Пришел на остановку. «А про номер-то, – думает, – они ничего не сказали. – И еще – в какую сторону ехать: переходить пути, или нет. А, ладно, – решил, – и не буду даже смотреть на номер, какой подойдет, на том поеду».
Сел в трамвай; там кондукторша знакомая хозяйничает:
– Проезд оплачиваем, вновь вошедшие! У вас что за проезд, голубь мой? Проездные предъявляем!
А Ленюшку стороной обходит. Он ей:
– Здрассте, Полина Федотовна!
Она разулыбалась, а про билет ни слова. «Ну, – думает Ленюшка, – то ли решила по знакомству бесплатно подвезти, то ли поняла, что у меня проезд на казенный счет». Подождал остановку, другую, третью… Вроде и глупо дальше ехать, а выходить лень. Так разморило – аж в сон клонит. Ленюшка и уснул.
Мало ли, много ли он спал, непонятно. Открыл глаза – вагон стоит. Ленюшка глянул в окно и видит: заехал трамвай в дремучий лес.
– Ну что, голубь мой, проснулся? – говорит ему кондукторша. – Уж давно приехали, а тебя не добудиться.
Других пассажиров, кроме Ленюшки, в вагоне не было.
– У нас вроде трамваи за город не ходят, Полина Федотовна? – спрашивает он.
– Нет, голубь мой, не ходят. Тут и электричества нету, и рельсы не проложены. Только по особым билетам.
– Мой с виду обычный…
– Рассказывай мне! Слава Богу, сколько лет уж кондуктором работаю. Я такие билеты сквозь одежу вижу и сквозь сумки. Да ты выходить-то собираешься, голубь мой? А то у меня еще рабочий день.
Со стороны выхода оказалась небольшая поляна. По краю росли березы, из-за березовых крон торчали макушки елок. У самых ступенек стоял березовый пень, а рядом лежал и ствол, рассекая поляну надвое.

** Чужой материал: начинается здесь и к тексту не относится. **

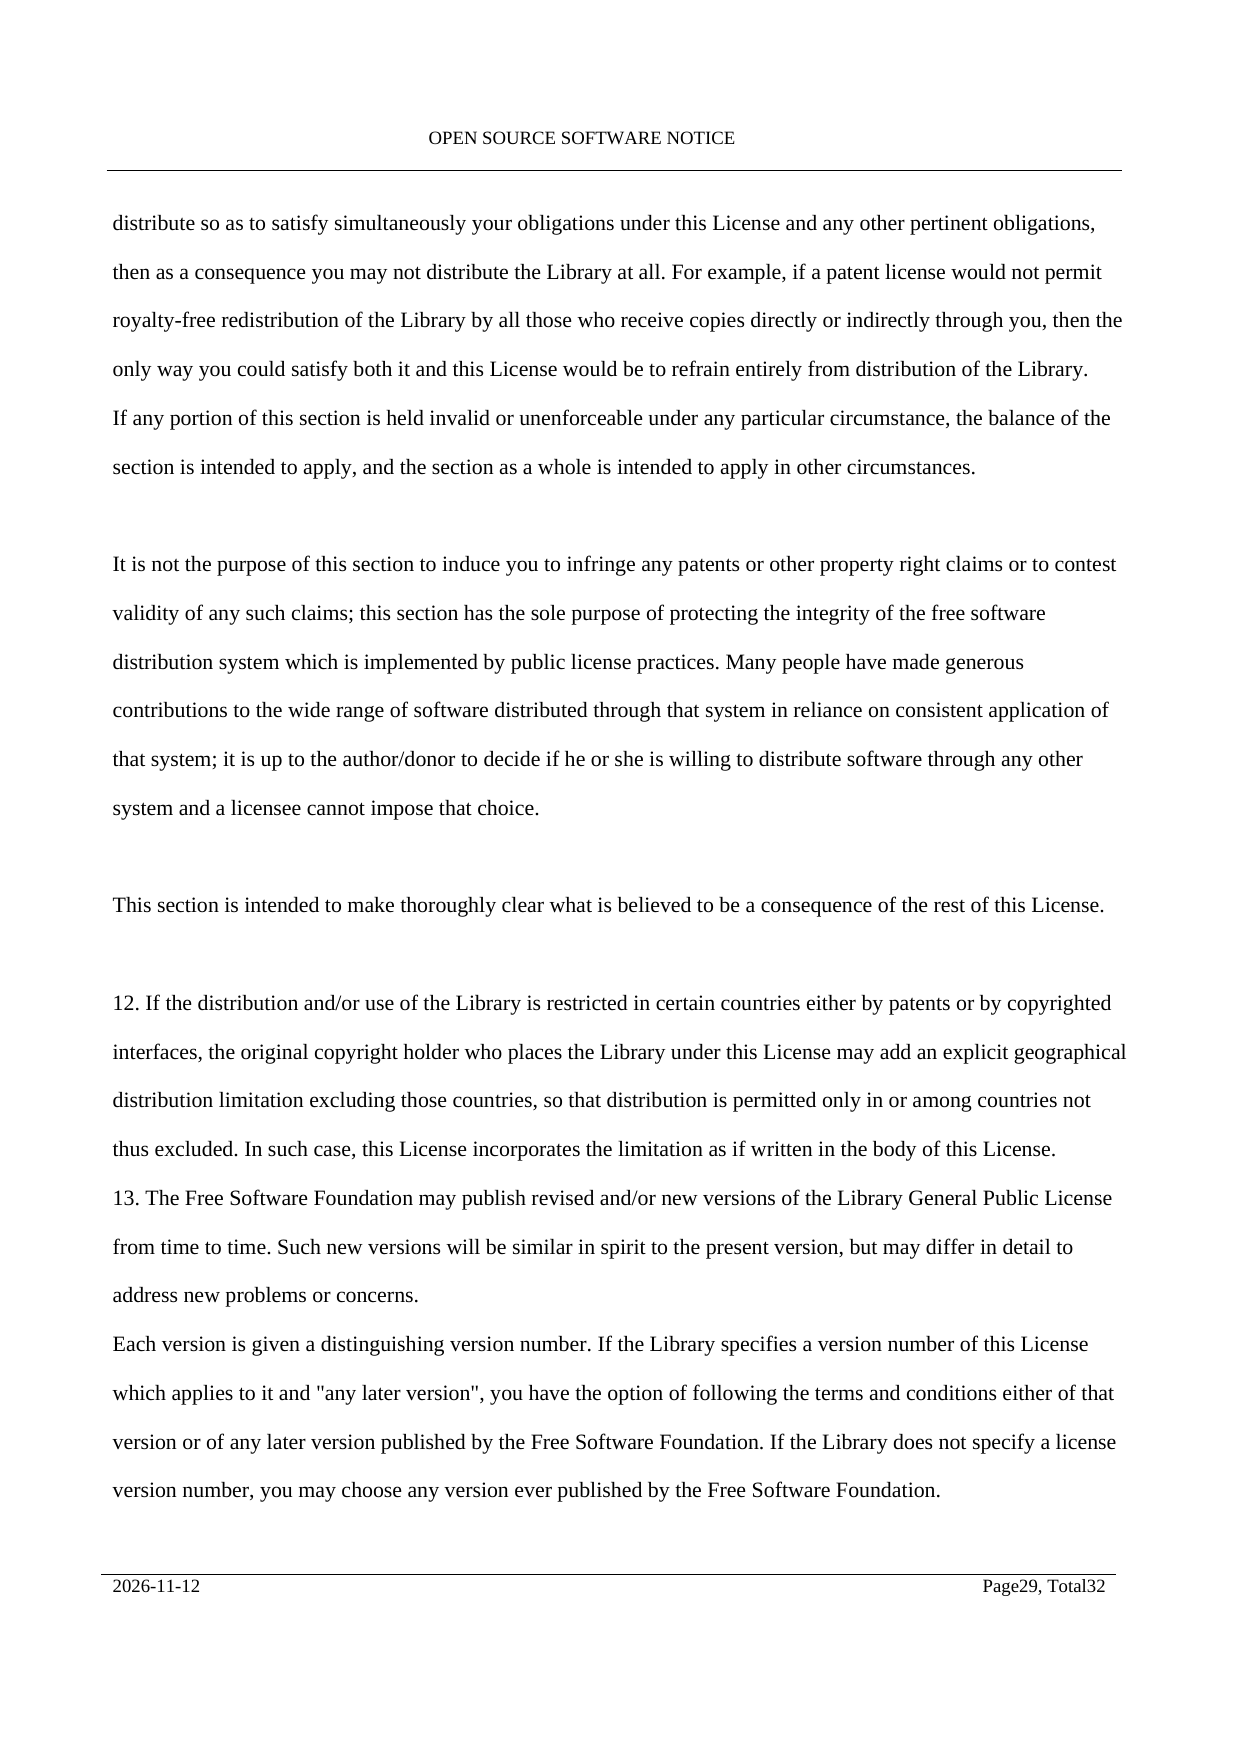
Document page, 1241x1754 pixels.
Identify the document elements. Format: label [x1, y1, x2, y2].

text [112, 206, 1128, 1506]
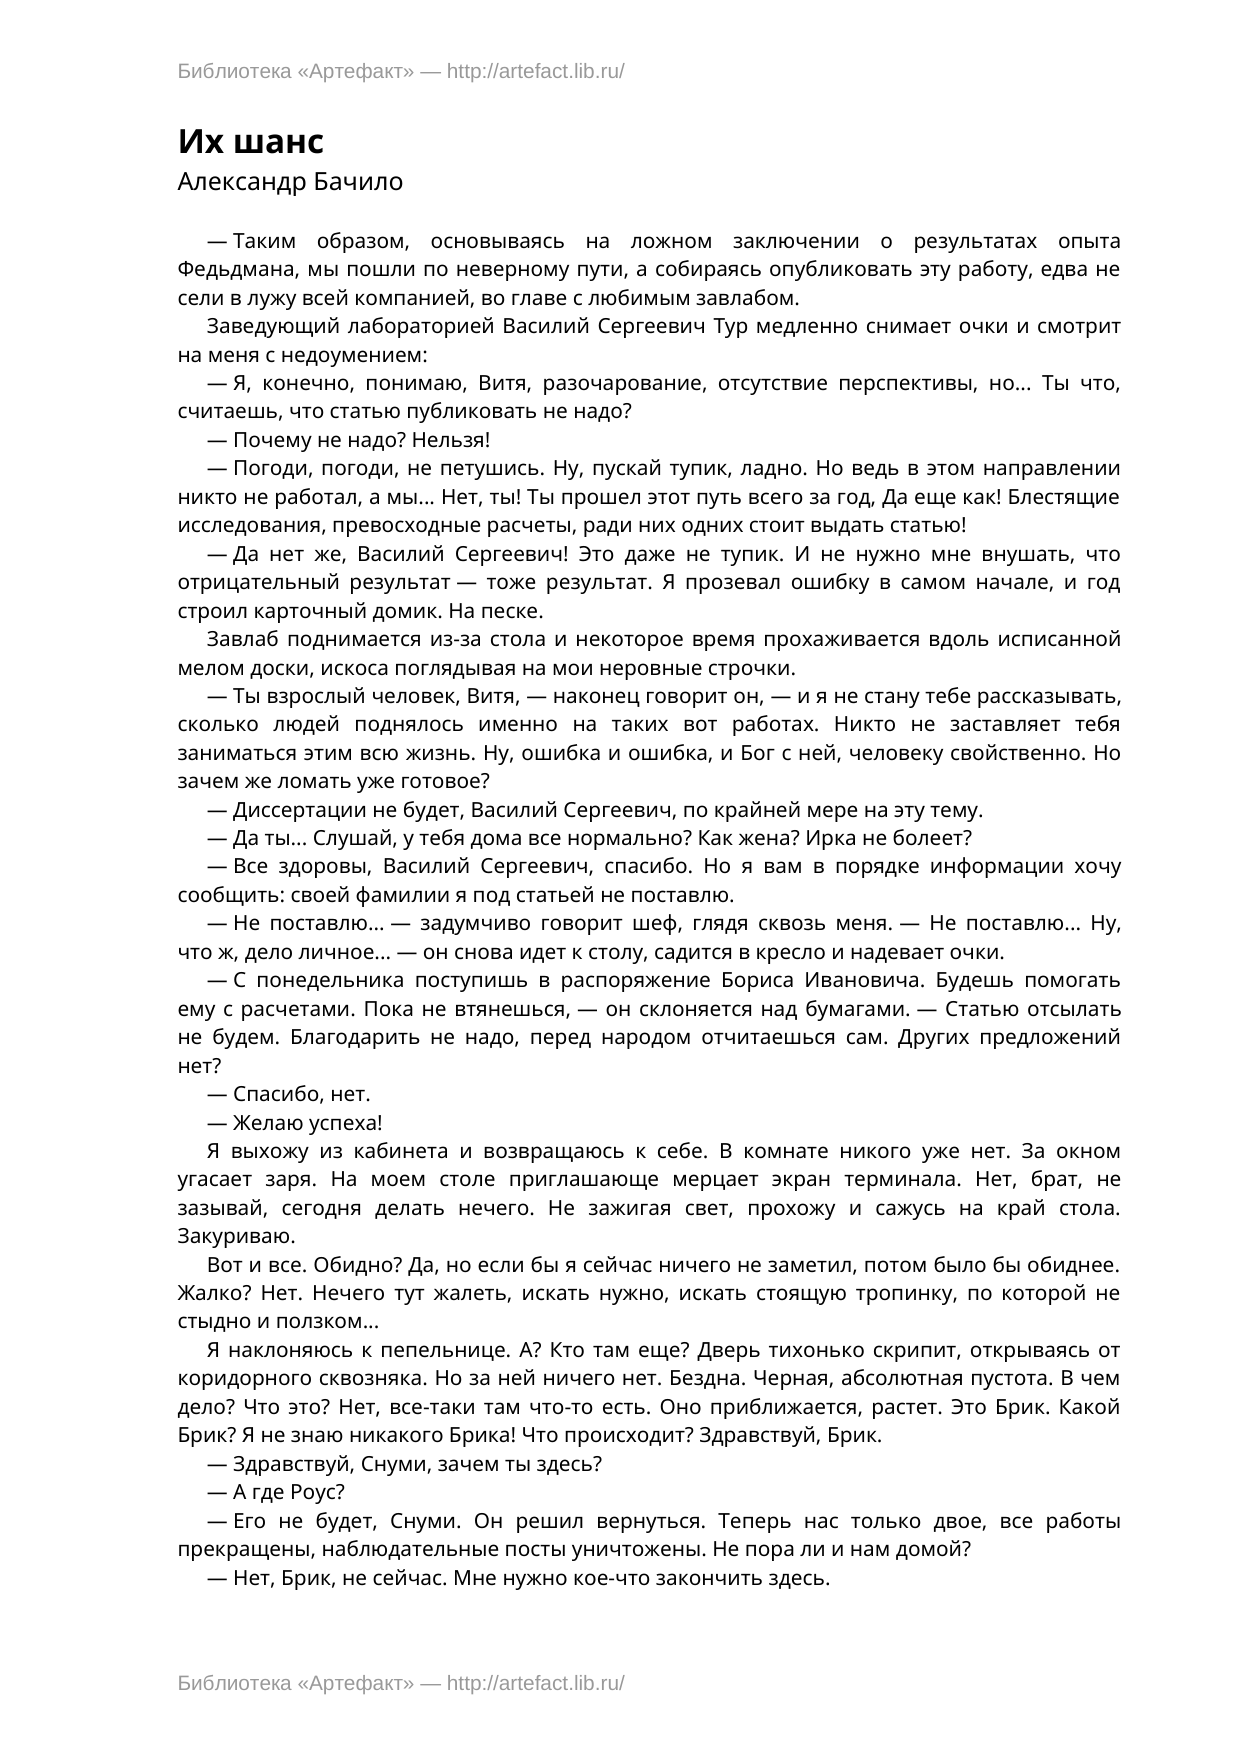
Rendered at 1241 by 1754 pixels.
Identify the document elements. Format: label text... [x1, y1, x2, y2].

text — Погоди, погоди, не петушись. Ну, пускай тупик, ладно. Но ведь в этом направлении никто не работал, а мы... Нет, ты! Ты прошел этот путь всего за год, Да еще как! Блестящие исследования, превосходные расчеты, ради них одних стоит выдать статью! [177, 453, 1122, 539]
text — Спасибо, нет. [177, 1079, 1122, 1108]
text — Я, конечно, понимаю, Витя, разочарование, отсутствие перспективы, но... Ты что, считаешь, что статью публиковать не надо? [177, 368, 1122, 425]
text — Здравствуй, Снуми, зачем ты здесь? [177, 1449, 1122, 1477]
subtitle Их шанс [177, 118, 1122, 163]
text Вот и все. Обидно? Да, но если бы я сейчас ничего не заметил, потом было бы обиднее. Жалко? Нет. Нечего тут жалеть, искать нужно, искать стоящую тропинку, по которой не стыдно и ползком... [177, 1250, 1122, 1335]
text — Ты взрослый человек, Витя, — наконец говорит он, — и я не стану тебе рассказывать, сколько людей поднялось именно на таких вот работах. Никто не заставляет тебя заниматься этим всю жизнь. Ну, ошибка и ошибка, и Бог с ней, человеку свойственно. Но зачем же ломать уже готовое? [177, 681, 1122, 795]
text — С понедельника поступишь в распоряжение Бориса Ивановича. Будешь помогать ему с расчетами. Пока не втянешься, — он склоняется над бумагами. — Статью отсылать не будем. Благодарить не надо, перед народом отчитаешься сам. Других предложений нет? [177, 965, 1122, 1079]
text — Диссертации не будет, Василий Сергеевич, по крайней мере на эту тему. [177, 795, 1122, 823]
text — Да нет же, Василий Сергеевич! Это даже не тупик. И не нужно мне внушать, что отрицательный результат — тоже результат. Я прозевал ошибку в самом начале, и год строил карточный домик. На песке. [177, 539, 1122, 624]
text — Да ты... Слушай, у тебя дома все нормально? Как жена? Ирка не болеет? [177, 823, 1122, 852]
text Завлаб поднимается из-за стола и некоторое время прохаживается вдоль исписанной мелом доски, искоса поглядывая на мои неровные строчки. [177, 624, 1122, 681]
text — Нет, Брик, не сейчас. Мне нужно кое-что закончить здесь. [177, 1563, 1122, 1591]
text — Почему не надо? Нельзя! [177, 425, 1122, 453]
text — Все здоровы, Василий Сергеевич, спасибо. Но я вам в порядке информации хочу сообщить: своей фамилии я под статьей не поставлю. [177, 852, 1122, 908]
text — Таким образом, основываясь на ложном заключении о результатах опыта Федьдмана, мы пошли по неверному пути, а собираясь опубликовать эту работу, едва не сели в лужу всей компанией, во главе с любимым завлабом. [177, 226, 1122, 311]
text — Не поставлю... — задумчиво говорит шеф, глядя сквозь меня. — Не поставлю... Ну, что ж, дело личное... — он снова идет к столу, садится в кресло и надевает очки. [177, 908, 1122, 965]
text — Его не будет, Снуми. Он решил вернуться. Теперь нас только двое, все работы прекращены, наблюдательные посты уничтожены. Не пора ли и нам домой? [177, 1506, 1122, 1563]
text Я выхожу из кабинета и возвращаюсь к себе. В комнате никого уже нет. За окном угасает заря. На моем столе приглашающе мерцает экран терминала. Нет, брат, не зазывай, сегодня делать нечего. Не зажигая свет, прохожу и сажусь на край стола. Закуриваю. [177, 1136, 1122, 1250]
text Заведующий лабораторией Василий Сергеевич Тур медленно снимает очки и смотрит на меня с недоумением: [177, 311, 1122, 368]
text — А где Роус? [177, 1477, 1122, 1506]
text — Желаю успеха! [177, 1108, 1122, 1136]
subtitle Александр Бачило [177, 163, 1122, 198]
text Я наклоняюсь к пепельнице. А? Кто там еще? Дверь тихонько скрипит, открываясь от коридорного сквозняка. Но за ней ничего нет. Бездна. Черная, абсолютная пустота. В чем дело? Что это? Нет, все-таки там что-то есть. Оно приближается, растет. Это Брик. Какой Брик? Я не знаю никакого Брика! Что происходит? Здравствуй, Брик. [177, 1335, 1122, 1449]
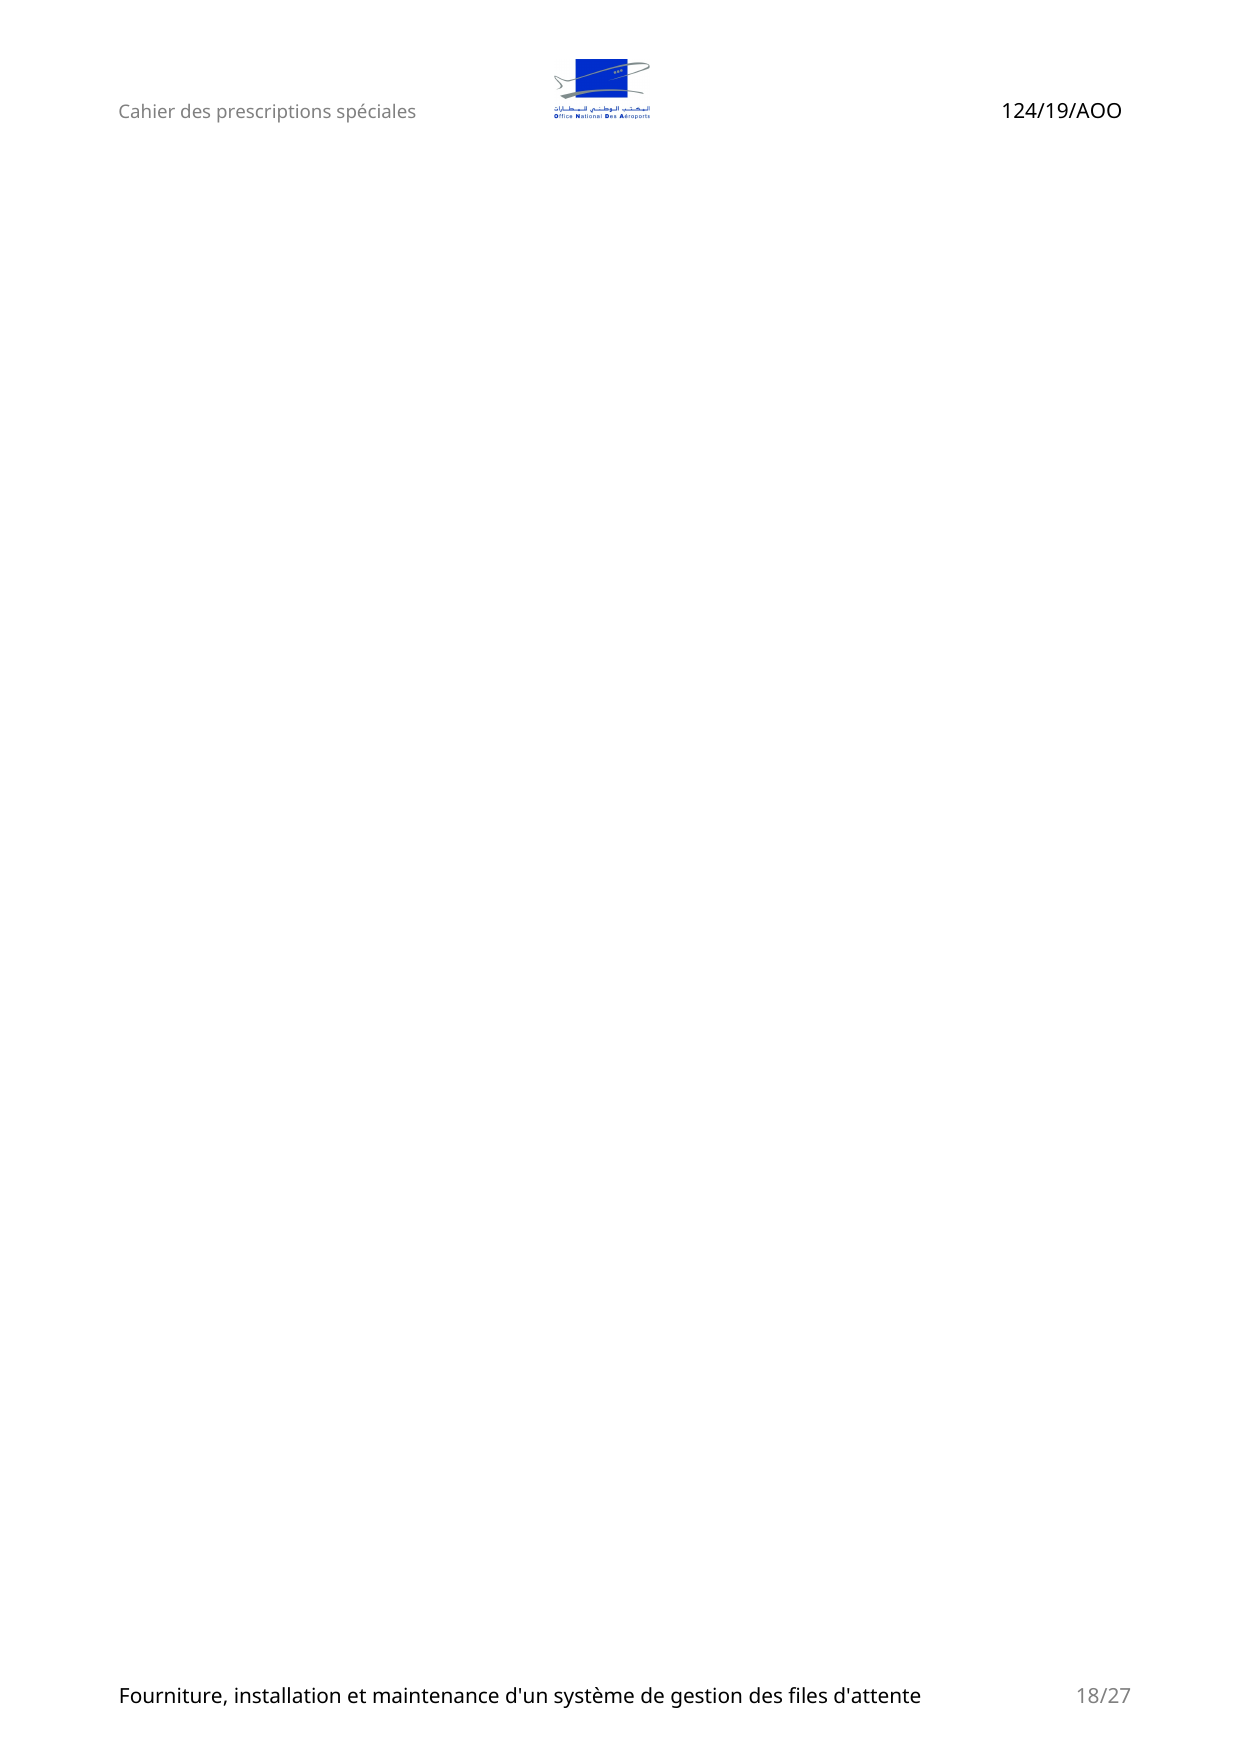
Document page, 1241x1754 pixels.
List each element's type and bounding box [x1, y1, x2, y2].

– Вот так вдоль ствола и иди, голубь мой, – сказала кондукторша. – Выйдешь прямо на тропинку.
Лес Ленюшке понравился. Он раньше, пока еще машину поливальную не водил, мечтал егерем работать в каком-нибудь заповеднике. Шел он, шел, на сыроежки поглядывал, да на чернушки – черные грузди. Комаров только много было. Да еще гул стоял в еловой хвое. Вдруг в том месте, где елки гудели особенно громко, померещилась ему впереди темная человеческая фигура. Пригляделся Ленюшка – а это статуя! Точь-в-точь Нельсон с площади, только чего-то не хватает. Потом понял – постамента нет. Что за дела! Откуда в лесу памятник?
Ленюшка подошел поближе – адмирал. Копия, что ли? И как-то мелковат без постамента – по плечо. А Нельсон вдруг и говорит:
– Нехрущи роятся.
– Это кто говорит? – не понял Федор Коныч.
– Скульптура.
– Так ведь, молодой человек, памятники не разговаривают.
– А вы представьте, – предложил Шуроня. – Что, в нашем районе и памятников уж нет?
Федор Коныч задумался.
– В парке вот есть… В конце аллеи, как к пруду идти, Ленину памятник стоит. Такой темный, в плаще, с документом… На газоне стоит, под дубом.
Федор Коныч представил себе, как идет по аллее к пруду, уток кормить, а Ильич наклоняется вдруг со своего высокого постамента, придерживая накинутый на одно плечо плащ: мол, нехрущи роятся…
«Нет, нельзя так рисковать, – сказал себе Федор Коныч. – я все-таки уже пенсионер, здоровье не то. Надо с другого входа заходить, с дальнего».
– Нехрущи роятся, – произнес памятник адмиралу Нельсону.
– Что?
– Там, наверху, – пояснил адмирал, запрокинув голову. – Это они крыльями так, а кажется, что ветер гудит.
– А-а, – отозвался Ленюшка.
– И круглые сутки, без остановки, – продолжал памятник. – У нас на площади такого нет. Сразу не привыкнешь.
Ленюшка не нашелся, что ответить – к говорящим памятникам тоже не сразу привыкнешь. А Нельсон знай себе шпарит, как по писаному:
– Он мне велел без билета никого не пускать, но, если нету, вас я все равно проведу.